# Breeding Tips



## Elise Salvio (Sep 21, 2021)

Hey Everyone

im wondering if anyone has any breeding tips as I’m a first time breeder not doing it for the money just after the experience. I’ve had my beautiful two albino Darwin pythons for the last 5.5 years and they have been together for the hole time they were sold to me as male and female but I never got them sexed and I honestly never expected that they would breed and yes I know that sounds weird but I just didn’t. I want to do the best I can I’m on the Gold Coast and I’m also wondering if anyone knows any good reptile vets apart from the one in Currumbin Valley.

thanks Elise


----------



## Sdaji (Sep 22, 2021)

Hi Elise, people are usually quite happy to answer specific questions, but just a vague 'I want to know about breeding' question isn't likely to get a meaningful answer. There is no shortage of information online, some of us here have written books or magazine articles or the care sheets you'll find online, and typing it all out again in the hope of answering what you might have missed doesn't make sense. Do a lot of reading and if you still have specific questions, which you probably will, feel free to ask 

Other than repeating what you'll already have read online (or should have), all we're really left to do is either post something like this post or answer with something facetious like 'put a male and female together'.


----------



## Elise Salvio (Sep 22, 2021)

Okay that makes sense thanks for reply. I have looked on YouTube but all the videos are people from overseas. Is there any books you could recommend or informational websites because I’m pretty sure my female is pregnant and I really don’t want to kill the eggs when they are laid?


----------



## Herpetology (Sep 22, 2021)

https://www.thereallygoodbookshop.c...an-Pythons-Second-Edition-Edited-by-Mike-Swan this is a must for all new breeders in my opinion









Breeding Carpet Pythons - Reptiles Magazine


Since the time hominids first became Homo sapiens and used plants and animals in ways other than hunting and gathering, the practice of selective breeding began. Stated simply, selective breeding is the process of choosing certain plants or animals for particular traits and breeding them to...




www.reptilesmagazine.com







https://www.youtube.com/channel/UC3N1MhKbKHrHnL9gMZN_FtQ




you wont kill the eggs unless you over heat them, roll em around or drop them -- incubator can be lower (recommended 31.5c, but you can have it as low as 28-29 full time, eggs will take longer to hatch, but if you have 33+ for a couple hours, the eggs will die) important to have a good quality thermostat


----------



## Sdaji (Sep 22, 2021)

Elise Salvio said:


> Okay that makes sense thanks for reply. I have looked on YouTube but all the videos are people from overseas. Is there any books you could recommend or informational websites because I’m pretty sure my female is pregnant and I really don’t want to kill the eggs when they are laid?



Snake reproduction doesn't change in different countries.

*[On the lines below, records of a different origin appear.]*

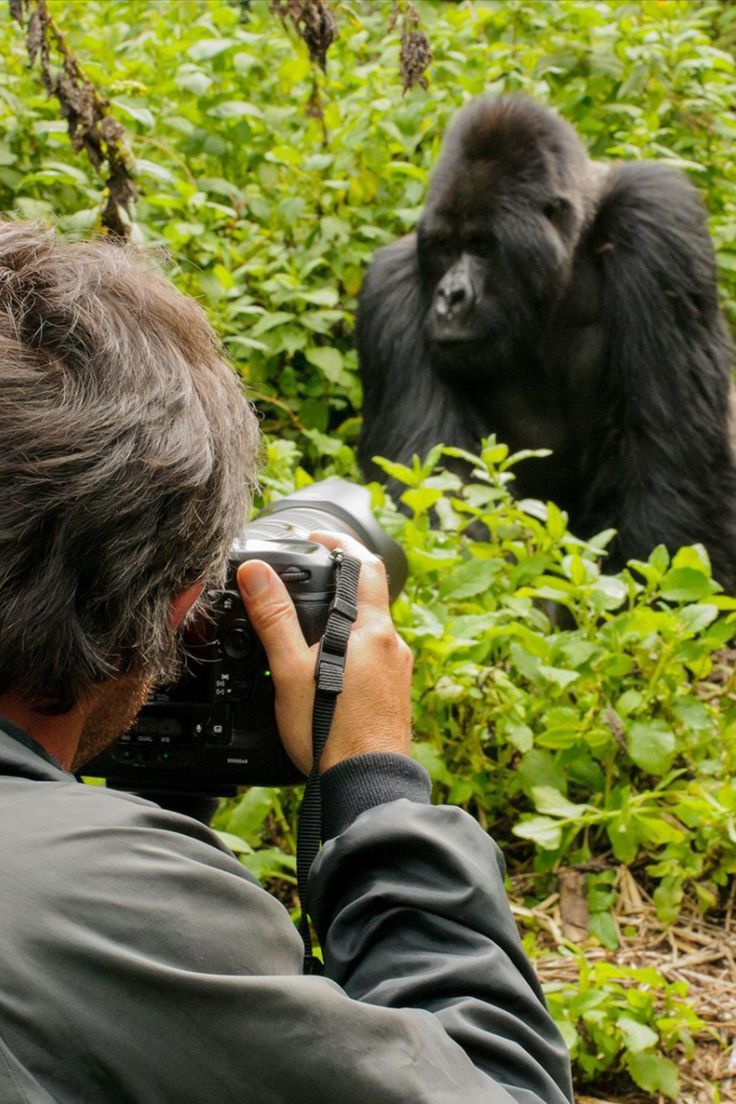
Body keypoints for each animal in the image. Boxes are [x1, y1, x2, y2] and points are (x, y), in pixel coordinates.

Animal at [357, 99, 736, 591]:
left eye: (481, 246)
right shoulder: (391, 291)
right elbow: (439, 494)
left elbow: (671, 465)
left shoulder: (657, 221)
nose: (449, 297)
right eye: (443, 247)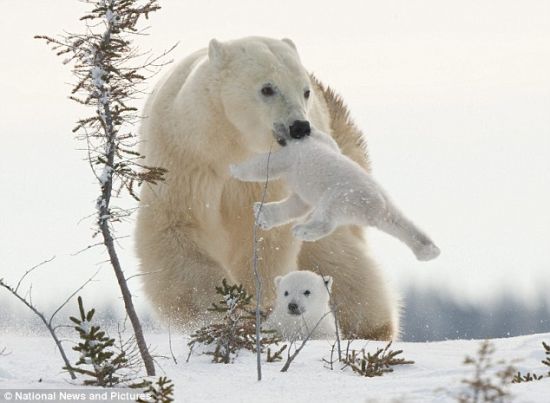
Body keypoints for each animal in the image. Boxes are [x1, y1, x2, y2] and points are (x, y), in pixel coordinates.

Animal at [136, 37, 398, 340]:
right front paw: (216, 308)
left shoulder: (270, 177)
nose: (299, 127)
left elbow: (264, 238)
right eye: (267, 88)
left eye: (304, 91)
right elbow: (176, 229)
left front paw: (253, 303)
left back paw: (371, 328)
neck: (230, 144)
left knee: (340, 260)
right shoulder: (185, 160)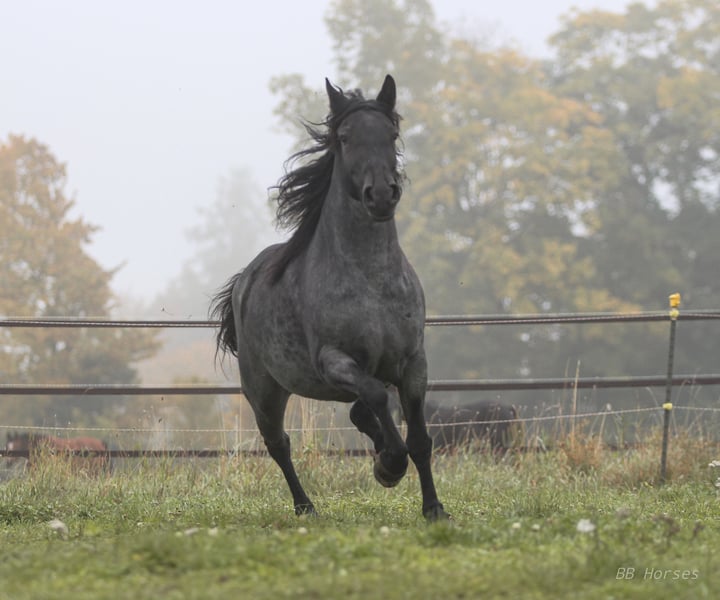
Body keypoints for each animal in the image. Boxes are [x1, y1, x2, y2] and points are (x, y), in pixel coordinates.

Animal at [211, 75, 448, 521]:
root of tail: (244, 281)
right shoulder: (334, 360)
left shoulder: (413, 362)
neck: (371, 279)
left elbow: (420, 440)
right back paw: (305, 506)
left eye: (391, 134)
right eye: (345, 136)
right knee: (280, 444)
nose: (382, 195)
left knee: (358, 412)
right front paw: (388, 467)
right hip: (263, 391)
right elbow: (378, 399)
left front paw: (434, 508)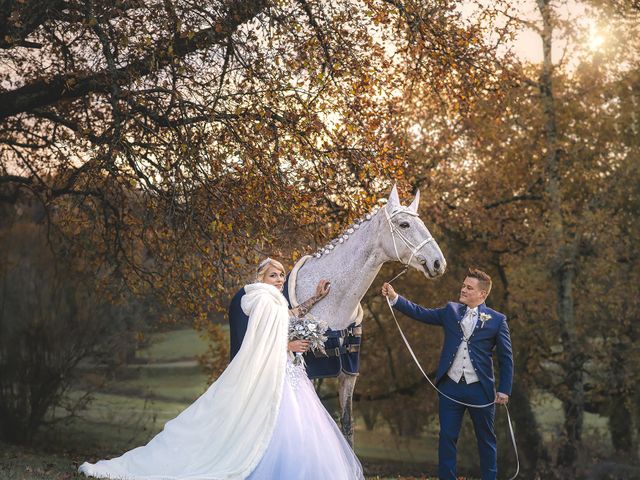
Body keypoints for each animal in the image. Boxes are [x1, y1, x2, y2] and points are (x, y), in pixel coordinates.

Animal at [290, 182, 444, 444]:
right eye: (404, 224)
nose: (438, 263)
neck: (333, 300)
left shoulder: (348, 373)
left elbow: (347, 424)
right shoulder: (311, 371)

Pretty much everything which works on Ball Pythons will work for Carpets, especially in terms of incubation, but Carpets are popular abroad too. There's no shortage of information on incubating eggs, and other than that, offer a nesting box (many people don't even bother, it's not necessary).

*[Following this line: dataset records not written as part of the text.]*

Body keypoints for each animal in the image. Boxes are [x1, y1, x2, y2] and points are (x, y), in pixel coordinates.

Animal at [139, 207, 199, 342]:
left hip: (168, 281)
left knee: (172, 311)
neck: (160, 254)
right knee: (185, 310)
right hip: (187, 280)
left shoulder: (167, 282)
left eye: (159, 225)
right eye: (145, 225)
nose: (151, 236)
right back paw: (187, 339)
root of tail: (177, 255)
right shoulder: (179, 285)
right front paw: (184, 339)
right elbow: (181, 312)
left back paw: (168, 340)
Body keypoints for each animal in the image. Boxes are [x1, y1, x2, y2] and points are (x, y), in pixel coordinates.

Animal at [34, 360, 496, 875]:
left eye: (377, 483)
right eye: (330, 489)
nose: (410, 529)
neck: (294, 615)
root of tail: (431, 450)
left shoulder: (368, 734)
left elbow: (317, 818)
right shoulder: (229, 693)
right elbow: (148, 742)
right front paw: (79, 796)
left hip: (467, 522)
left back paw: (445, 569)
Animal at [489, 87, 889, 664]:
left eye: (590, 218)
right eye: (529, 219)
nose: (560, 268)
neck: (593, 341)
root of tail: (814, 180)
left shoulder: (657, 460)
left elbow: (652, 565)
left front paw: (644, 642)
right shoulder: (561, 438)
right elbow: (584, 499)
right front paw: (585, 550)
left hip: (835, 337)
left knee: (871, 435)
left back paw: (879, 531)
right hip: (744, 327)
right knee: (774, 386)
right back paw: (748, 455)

Getting incubation right is your biggest focus. Carpet Eggs have no surprises and will hatch using any normal reptile egg incubation method. Around 31 degrees is about right.


----------



## Pythonguy1 (Sep 22, 2021)

Herpetology said:


> https://www.thereallygoodbookshop.c...an-Pythons-Second-Edition-Edited-by-Mike-Swan this is a must for all new breeders in my opinion


I second that. Lots of valuable info in that book.


----------



## Elise Salvio (Sep 23, 2021)

Great thank you everyone this is a lot of help


----------